First, political analysis often presumes a static electorate from year to year where different results come from voters changing their minds. In reality, the biggest difference is about who turns out. Obama got crushed in 2010 because many of his voters stayed home and won in 2012 because they turned out. Of course, persuasion matters. There are swing voters, but if you don’t turn out your base, there aren’t enough swing voters to make up the difference.
Second, we live in an era of negative partisanship — where hatred for the other party is the biggest driving factor in political action. This is why Biden’s policies can poll in the seventies, and his approval rating can be in the low fifties. Hatred towards Trump was the number one factor in Democratic turnout in 2020.

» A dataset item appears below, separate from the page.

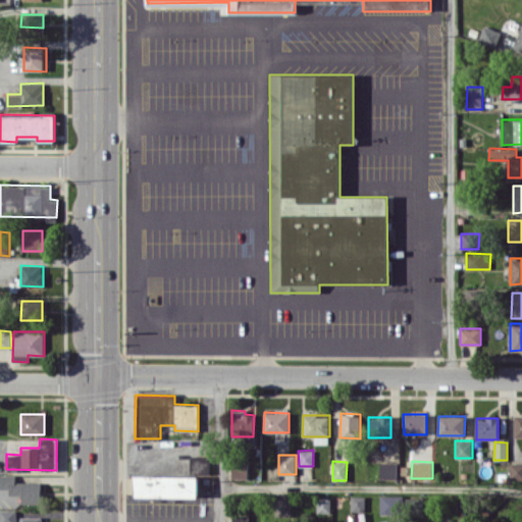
[(397,478),(397,462),(379,462),(379,478),(397,478)]
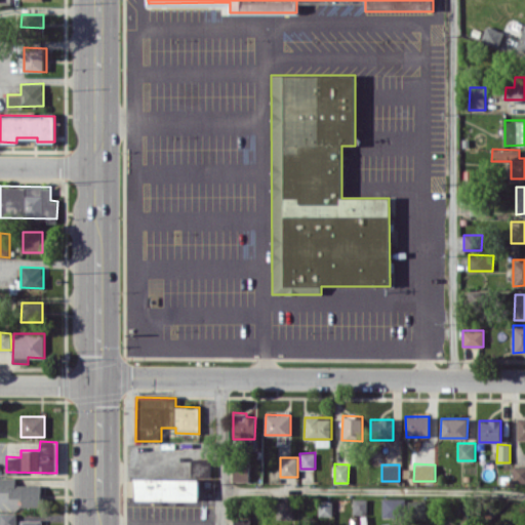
[(524,466),(513,466),(512,482),(524,482),(524,466)]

Therefore, as we think about 2022, we should focus a little more on Biden’s disapproval rating. In the aforementioned ABC/Washington Post poll, only 42 percent of respondents disapprove of Biden’s job performance. Based on recent history, this number is impressively low. At this point in his Presidency, Trump’s disapproval was 53 percent. Biden’s number is only three points higher than Bill Clinton’s at the 100-day mark in a radically less polarized era.
Biden hasn’t gotten Republican voters to like him, but he has prevented them from hating him — a truly remarkable achievement. And one that bodes well for 2022 if it continues. Republicans need high turnout in the midterms, which might be difficult to achieve without Trump on the ballot if they can’t turn Biden into a scary and hated figure.
In the future, I think we should focus less on the overall approval number and look at the gap between approval and disapproval. Politicians that can be loved by their own party while being hated by fewer people in the other party might end up having the most political success.
I recognize this seems like a patently obvious observation, but it is rarely considered in poll analysis. Ultimately, analysts and strategists need to figure out which messages, policies, and candidate attributes drive turnout among their voters and depress it for the other side. Those answers will be impossible to find if we continue to simplistically obsess about Presidential approval ratings.
Who am I kidding? I will be doom scrolling under all scenarios.
You state that it may seem patently obvious - I think your analysis really digs into the complexities that are frequently missing from discussion of polling on the cable shows. My own feeling is how can we rely on polling data that is also only gathering information from such a small number of people. If I learned anything from that quantitative analysis class, it was that sample size and diversity is important, and that outliers tell us important stuff.